Salin ulang seluruh teks tentang manajemen peningkatan mutu berbasis sekolah di bawah ini tanpa mengubah satu kata pun.
=== KUTIPAN DOKUMEN ===
C. Mensosialisasikan konsep dasar manajemen peningkatan mutu berbasis sekolah

Dalam rangka ingin membantu mensosialisasikan (menyebarluaskan) konsep dasar manajemen peningkatan mutu berbasis sekolah pada kalangan masyarakat luas, terutama pada para pendidik dan administrator pendidikan. Maka, dibawah ini akan diuraikan mengenai Manajemen Peningkatan Mutu Berbasis Sekolah:

1. Latar Belakang

Perkembangan ilmu pengetahuan dan teknologi telah membawa perubahan di hampir semua aspek kehidupan manusia di mana berbagai permasalahan hanya dapat dipecahkan kecuali dengan upaya penguasaan dan peningkatan ilmu pengetahuan dan teknologi.
Ada dua faktor yang dapat menjelaskan mengapa upaya perbaikan mutu pendidikan selama ini kurang atau tidak berhasil. Pertama, strategi pembangunan pendidikan selama ini lebih bersifat input oriented. Strategi yang demikian lebih bersandar kepada asumsi bahwa bilamana semua input pendidikan telah dipenuhi, seperti penyediaan buku-buku (materi ajar) dan alat belajar lainnya, penyediaan sarana pendidikan, pelatihan guru dan tenaga kependidikan lainnya, maka secara otomatis lembaga pendidikan (sekolah) akan dapat menghasilkan output (keluaran) yang bermutu sebagaimana yang diharapkan. Ternyata strategi input-output yang diperkenalkan oleh teori education production function tidak berfungsi sepenuhnya di lembaga pendidikan (sekolah), melainkan hanya terjadi dalam institusi ekonomi dan industri. Kedua, pengelolaan pendidikan selama ini lebih bersifat macro-oriented, diatur oleh jajaran birokrasi di tingkat pusat. Akibatnya banyak faktor yang diproyeksikan di tingkat makro (pusat) tidak terjadi atau tidak berjalan sebagaimana mestinya di tingkat mikro (sekolah). Atau dengan singkat dapat dikatakan bahwa kompleksitasnya cakupan permasalahan pendidikan, kondisi lingkungan sekolah dan bervariasinya kebutuhan siswa dalam belajar, serta aspirasi masyarakat terhadap pendidikan seringkali tidak dapat terpikirkan secara utuh dan akurat oleh birokrasi pusat.
=== CUPLIKAN ENTRI ===
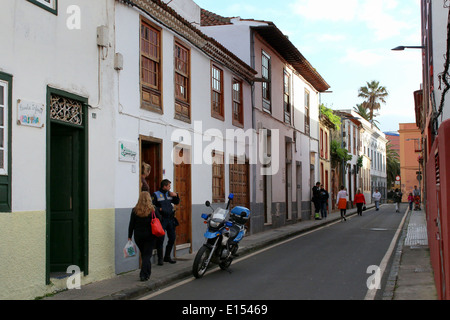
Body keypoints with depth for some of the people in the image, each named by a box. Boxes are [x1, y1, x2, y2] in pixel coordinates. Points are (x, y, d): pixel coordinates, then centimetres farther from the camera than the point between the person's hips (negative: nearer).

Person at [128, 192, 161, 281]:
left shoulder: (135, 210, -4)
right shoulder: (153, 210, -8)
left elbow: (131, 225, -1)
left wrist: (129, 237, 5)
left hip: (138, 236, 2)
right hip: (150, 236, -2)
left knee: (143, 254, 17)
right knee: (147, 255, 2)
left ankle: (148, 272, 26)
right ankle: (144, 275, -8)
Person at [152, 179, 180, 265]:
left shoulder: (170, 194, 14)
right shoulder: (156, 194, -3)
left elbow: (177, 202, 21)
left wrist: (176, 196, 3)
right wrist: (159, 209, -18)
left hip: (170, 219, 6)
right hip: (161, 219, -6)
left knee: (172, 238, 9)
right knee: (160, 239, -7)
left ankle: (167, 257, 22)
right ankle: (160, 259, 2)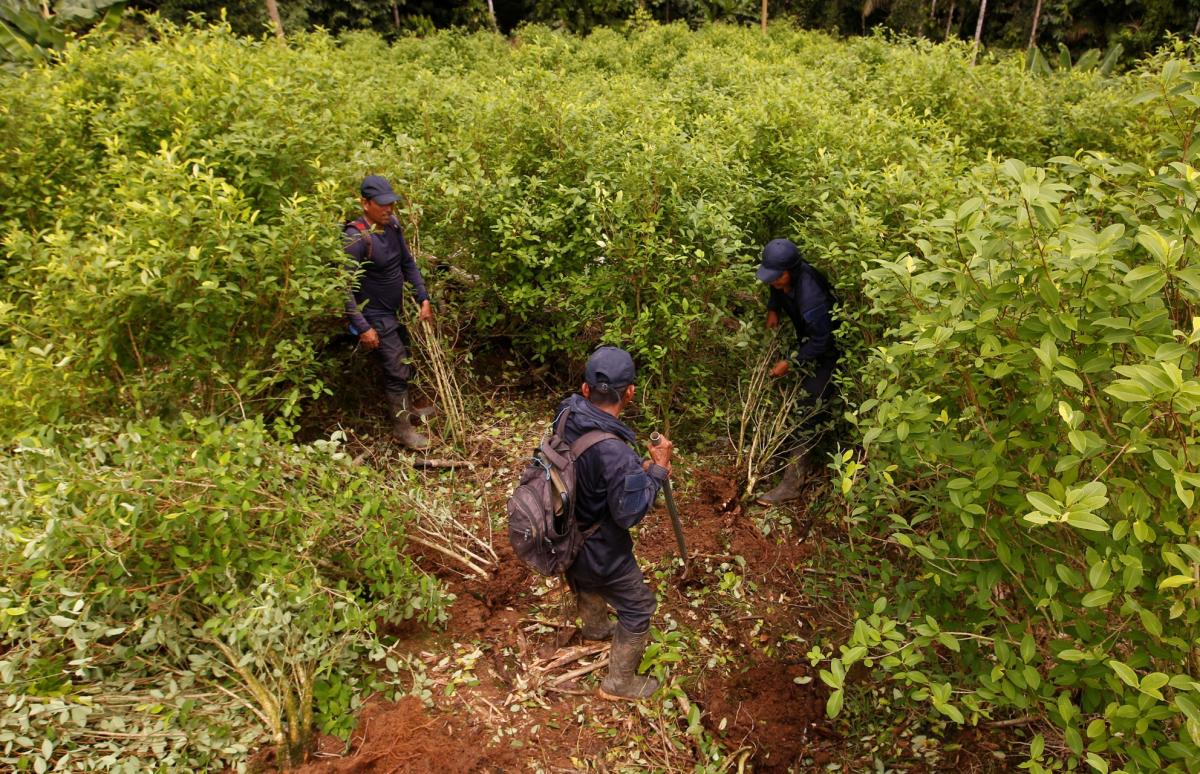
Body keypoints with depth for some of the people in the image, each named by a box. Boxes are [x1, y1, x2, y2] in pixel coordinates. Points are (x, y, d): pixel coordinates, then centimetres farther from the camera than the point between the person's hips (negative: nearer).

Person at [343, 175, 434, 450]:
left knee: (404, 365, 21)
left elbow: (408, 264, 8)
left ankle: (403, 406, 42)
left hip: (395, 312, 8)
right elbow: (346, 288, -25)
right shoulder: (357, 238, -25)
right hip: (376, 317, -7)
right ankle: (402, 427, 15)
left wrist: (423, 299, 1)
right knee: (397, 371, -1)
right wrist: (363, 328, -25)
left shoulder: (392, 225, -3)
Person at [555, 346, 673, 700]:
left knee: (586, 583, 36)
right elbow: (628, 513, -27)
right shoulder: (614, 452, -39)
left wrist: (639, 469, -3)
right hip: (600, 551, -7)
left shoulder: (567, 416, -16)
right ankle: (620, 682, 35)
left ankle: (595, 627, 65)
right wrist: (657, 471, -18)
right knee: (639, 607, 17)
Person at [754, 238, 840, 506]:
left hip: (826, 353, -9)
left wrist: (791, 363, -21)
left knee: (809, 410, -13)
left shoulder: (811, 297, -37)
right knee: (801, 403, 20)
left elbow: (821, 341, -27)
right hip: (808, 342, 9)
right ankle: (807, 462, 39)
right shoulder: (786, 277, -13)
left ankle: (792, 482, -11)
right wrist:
===
**HASIL LATIHAN:**
C. Mensosialisasikan konsep dasar manajemen peningkatan mutu berbasis sekolah

Dalam rangka ingin membantu mensosialisasikan (menyebarluaskan) konsep dasar manajemen peningkatan mutu berbasis sekolah pada kalangan masyarakat luas, terutama pada para pendidik dan administrator pendidikan. Maka, dibawah ini akan diuraikan mengenai Manajemen Peningkatan Mutu Berbasis Sekolah:

1. Latar Belakang

Perkembangan ilmu pengetahuan dan teknologi telah membawa perubahan di hampir semua aspek kehidupan manusia di mana berbagai permasalahan hanya dapat dipecahkan kecuali dengan upaya penguasaan dan peningkatan ilmu pengetahuan dan teknologi.
Ada dua faktor yang dapat menjelaskan mengapa upaya perbaikan mutu pendidikan selama ini kurang atau tidak berhasil. Pertama, strategi pembangunan pendidikan selama ini lebih bersifat input oriented. Strategi yang demikian lebih bersandar kepada asumsi bahwa bilamana semua input pendidikan telah dipenuhi, seperti penyediaan buku-buku (materi ajar) dan alat belajar lainnya, penyediaan sarana pendidikan, pelatihan guru dan tenaga kependidikan lainnya, maka secara otomatis lembaga pendidikan (sekolah) akan dapat menghasilkan output (keluaran) yang bermutu sebagaimana yang diharapkan. Ternyata strategi input-output yang diperkenalkan oleh teori education production function tidak berfungsi sepenuhnya di lembaga pendidikan (sekolah), melainkan hanya terjadi dalam institusi ekonomi dan industri. Kedua, pengelolaan pendidikan selama ini lebih bersifat macro-oriented, diatur oleh jajaran birokrasi di tingkat pusat. Akibatnya banyak faktor yang diproyeksikan di tingkat makro (pusat) tidak terjadi atau tidak berjalan sebagaimana mestinya di tingkat mikro (sekolah). Atau dengan singkat dapat dikatakan bahwa kompleksitasnya cakupan permasalahan pendidikan, kondisi lingkungan sekolah dan bervariasinya kebutuhan siswa dalam belajar, serta aspirasi masyarakat terhadap pendidikan seringkali tidak dapat terpikirkan secara utuh dan akurat oleh birokrasi pusat.